In this project, we are interested in the capture of high dynamic range and multispectral images of complex scenes. Our approach is to capture multiple frames of the scene while the imaging parameters are modulated continuously; images are taken at different exposures or through different wavelength bands. A major problem associated with such a continuous modulation approach is the need for perfect synchronization between image acquisition and modulation control. In the past, this problem has been addressed by using sophisticated servo-control mechanisms. In this work, we show that the process of modulation imaging can be made much simpler by using vision algorithms to automatically relate each acquired frame to its corresponding modulation level. This correspondence is determined solely from the acquired image sequence and does not require measurement or control of the modulation. The image acquisition and the modulation work continuously, in parallel, and independently. We refer to this approach as computational synchronization. It makes the imaging process simple and easy to implement. We have developed a prototype modulation imaging system that uses computational synchronization and we have used it to acquire high dynamic range and multispectral images.
Modulation Imaging System:
This system was used for demonstrating the method of uncontrolled modulation imaging. It uses a monochrome image detector. Adjacent to the detector (before the lens), there are two spatially varying filters: one with varying transmittance (the circular filter), the other with a varying spectral response (the rectangular filter).
This video shows the capture of images during continuous change of exposure (transmittance). The exposure varies as the circular spatially varying neutral density filter rotates.
Exposure Modulation for Scene with Person:
This is the captured video for a scene with a person captured by the system for HDR imaging. Notice the continuous change in exposure.
HDR Image of Scene:
This is the high dynamic range image computed from the above video clip. Notice how the whole scene is measured without any dark and saturated regions. This image was obtained by dynamic range compression of the computed HDR image to show all the details.

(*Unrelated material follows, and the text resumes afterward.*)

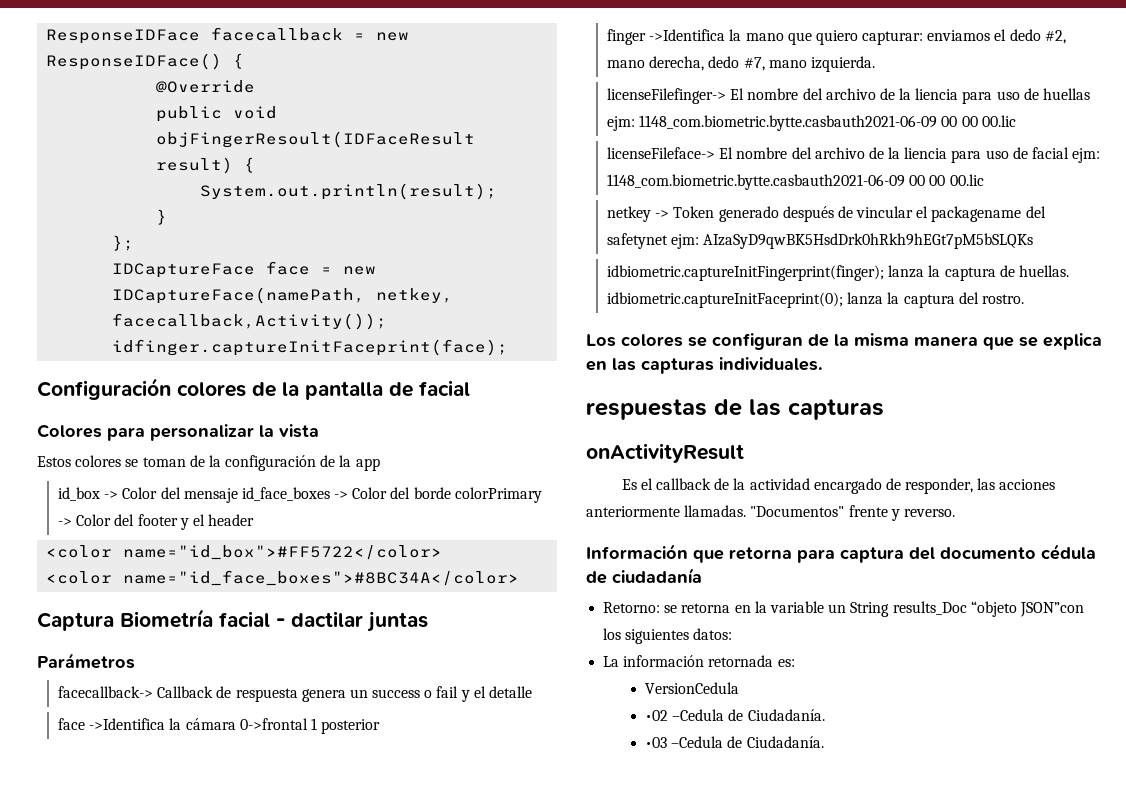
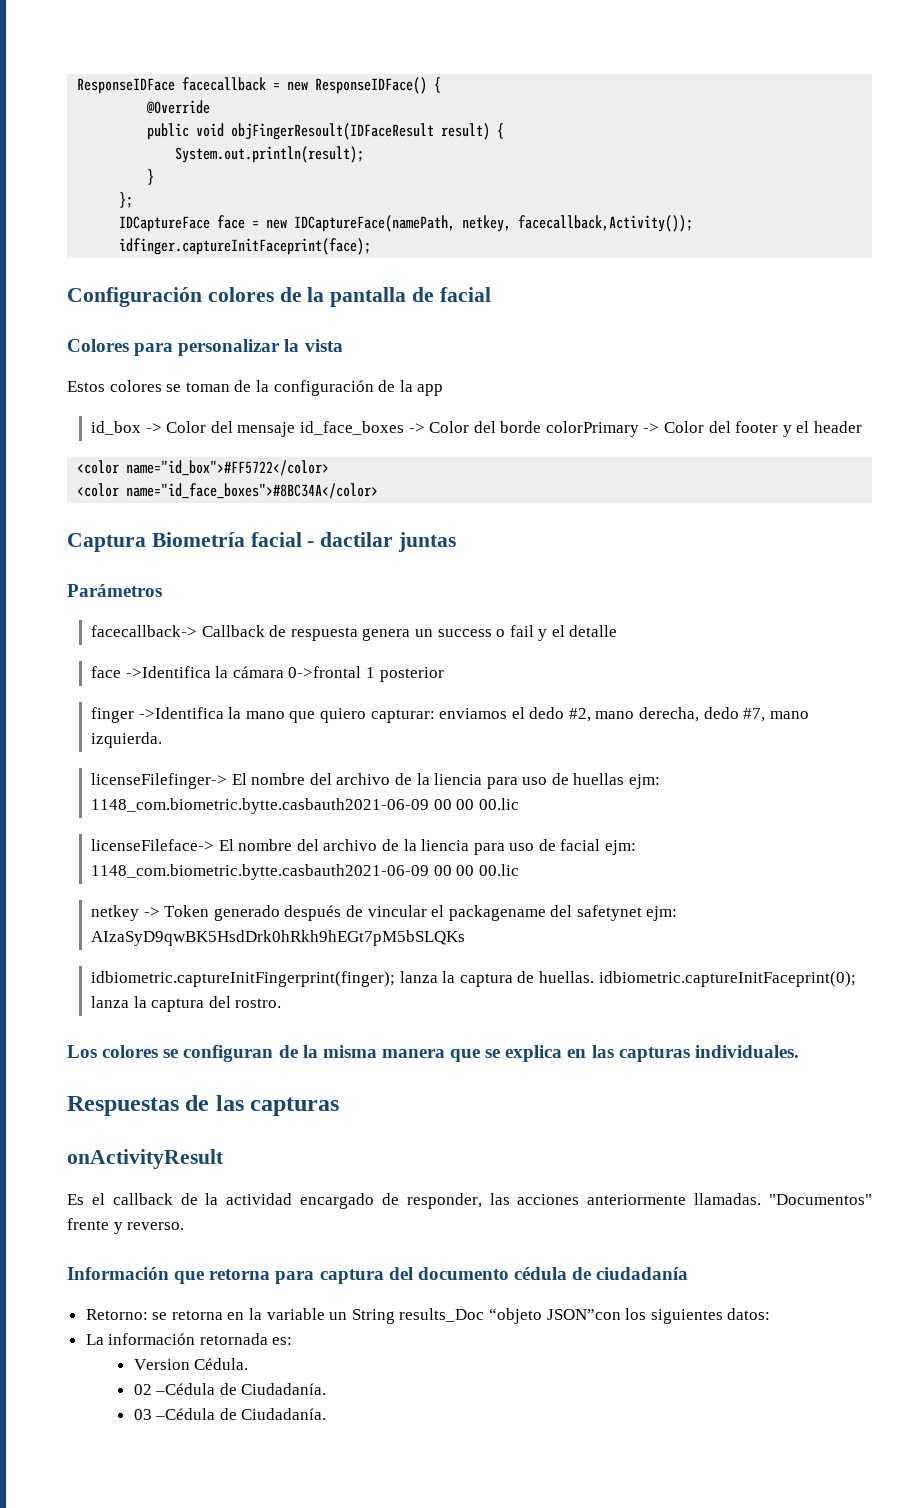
[586,399,707,420] respuestas -> [67,1096,179,1116] Respuestas
[645,682,740,694] [645,709,725,721] VersionCedula // •02 –Cedula -> [133,1358,249,1370] [133,1383,216,1395] Version Cédula. // 02 –Cédula
[645,736,724,748] •03 –Cedula -> [133,1408,216,1420] 03 –Cédula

This video shows the capture of images during continuous change of spectral filtering. The spectral response of the camera varies as the linear interference filter translates back and forth.

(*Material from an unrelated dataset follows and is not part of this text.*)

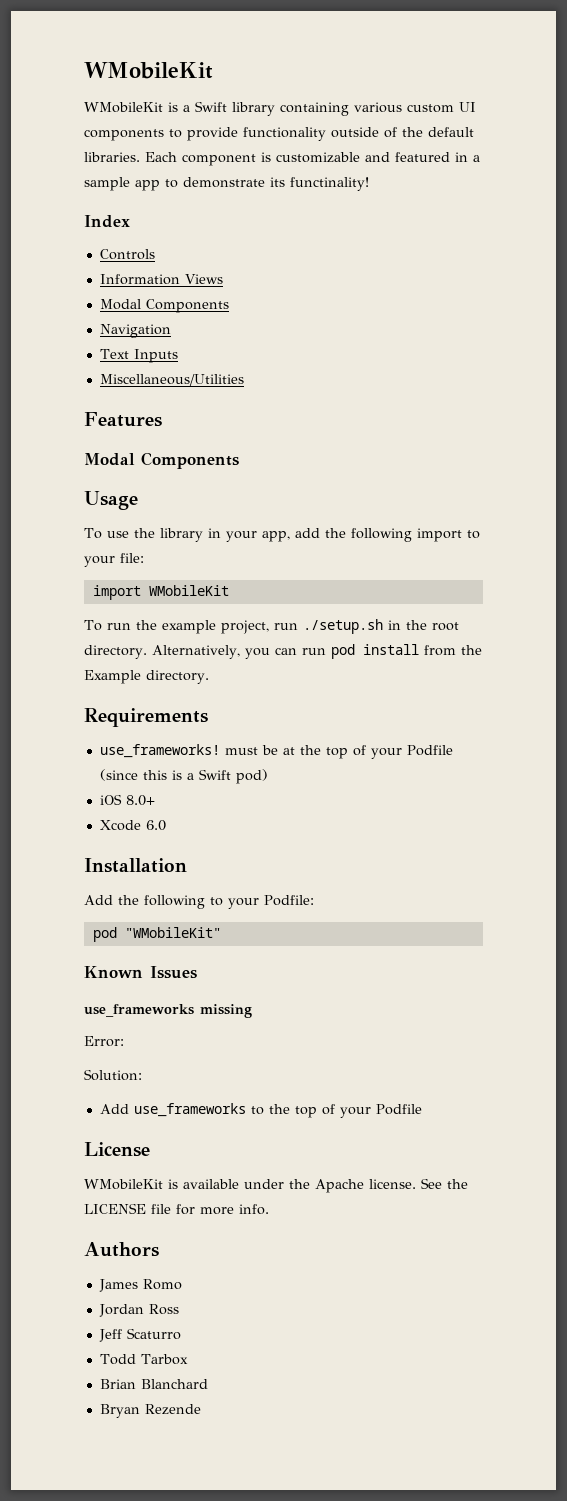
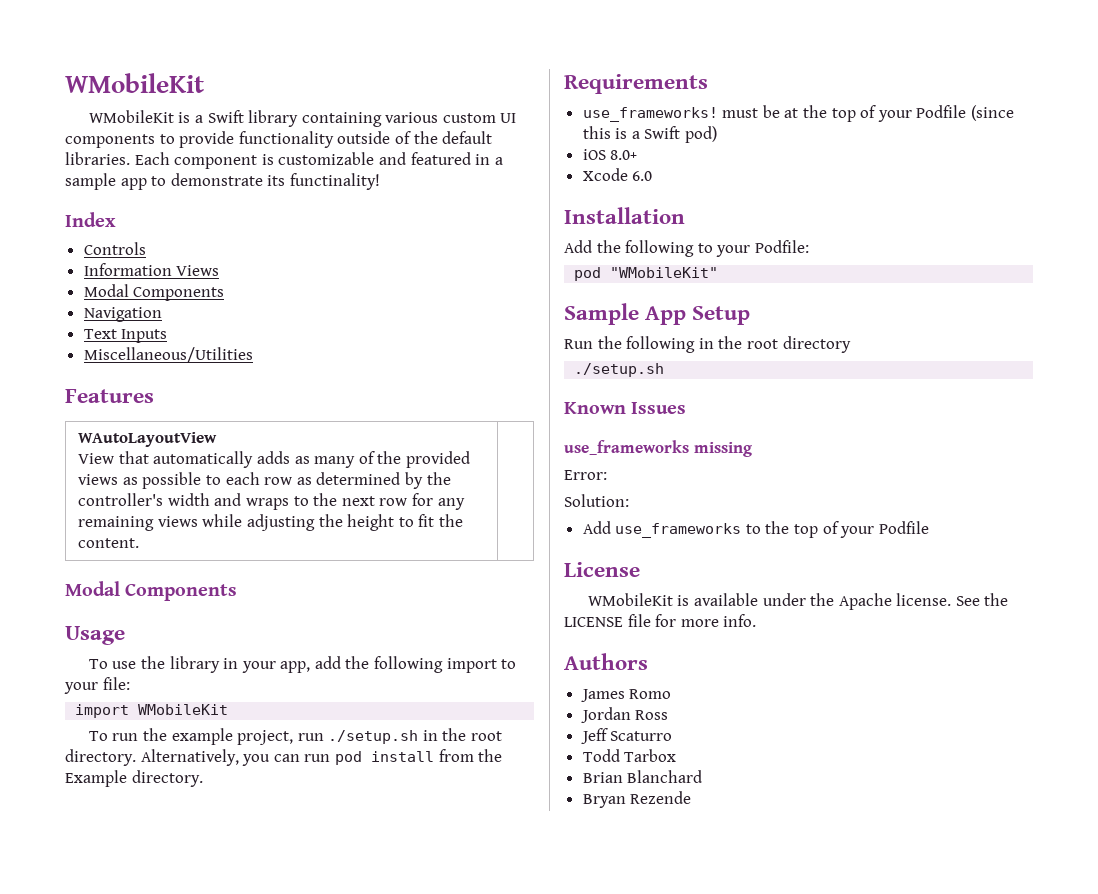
(162, 419) none -> [78,432,218,447] [78,451,470,468] [78,472,451,489] [78,493,465,510] [78,514,463,531] [78,538,140,548] // WAutoLayoutView // View that automatically adds as many of the provided views as possible to each row as determined by the controller's width and wraps to the next row for any remaining views while adjusting the height to fit the content. |
(221, 932) none -> [564,303,751,325] [564,336,851,353] [574,363,665,377] // Sample App Setup // Run the following in the root directory // ./setup.sh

Spectrum Modulation for Flower Scene:
This is the captured video for a scene with a bunch of flowers captured by the system for multispectral imaging. Notice the continuous change in measured spectrum which is shown here as a change in RGB color. Notice how the colors change for the different types of flowers.

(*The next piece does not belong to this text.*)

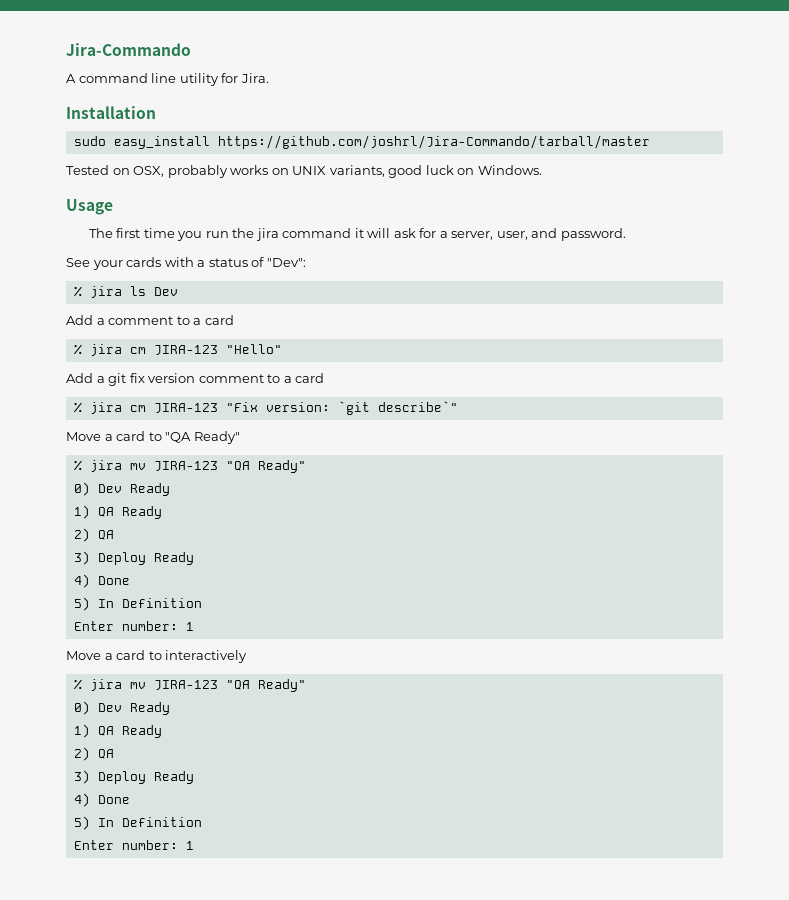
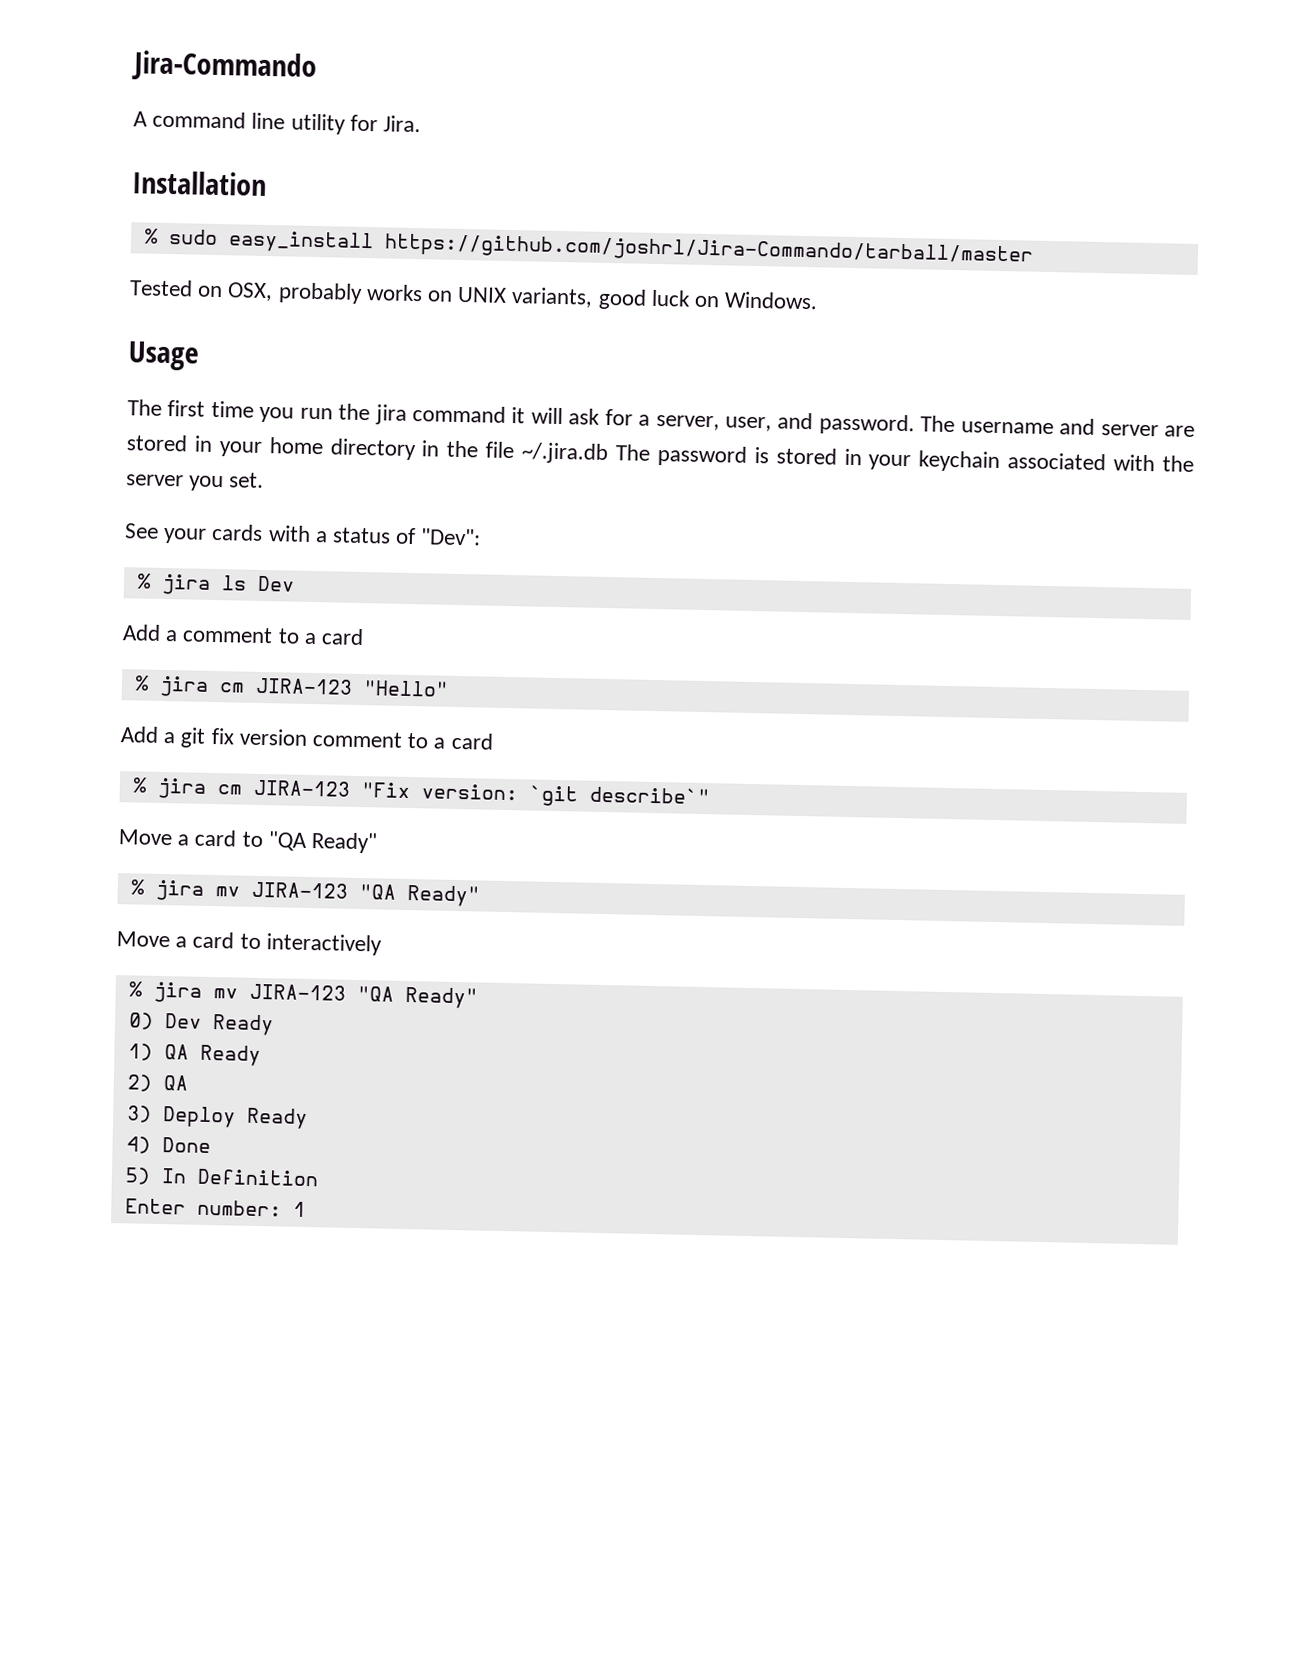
(156, 112) none -> [143,228,159,244] %
(626, 234) none -> [920,415,1196,437] [126,434,1195,473] [126,472,265,492] The username and server are stored in your home directory in the file ~/.jira.db The password is stored in your keychain associated with the server you set.
[73,482,170,496] [73,505,162,519] [73,528,114,542] [73,551,194,565] [73,574,130,588] [73,597,202,611] [73,621,194,631] // 0) Dev Ready // 1) QA Ready // 2) QA // 3) Deploy Ready // 4) Done // 5) In Definition // Enter number: 1 -> (480, 895) none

Multispectral Image of Flowers:
This is the multispectral image computed from the above video for the flower scene. Here the measured spectrum at each pixel is mapped to an RGB color value (for visualization purposes) based on its peak location within the visible spectrum.
Spectrum Modulation for Bulbs
This is the captured video for a scene with three different types of light bulbs captured by the system for multispectral imaging. The scene includes an incandescent bulb (left), a halogen bulb (middle) and a fluorescent bulb (right). Notice how the bulbs peak (sometimes multiple times) at different points during the scanning.
Multispectral Image of Bulbs:
This is the multispectral image computed from the above video for the bulb scene. Here the measured spectrum at each pixel is mapped to an RGB color value (for visualization purposes) based on its peak location within the visible spectrum.
Multidimensional Modulation Imaging:
In this video the neutral density filter and the linear interference filter are both simultaneously in motion. If one filter completes a large number of modulation cycles for a single cycle of the other filter, then a high dynamic range multispectral image can be computed.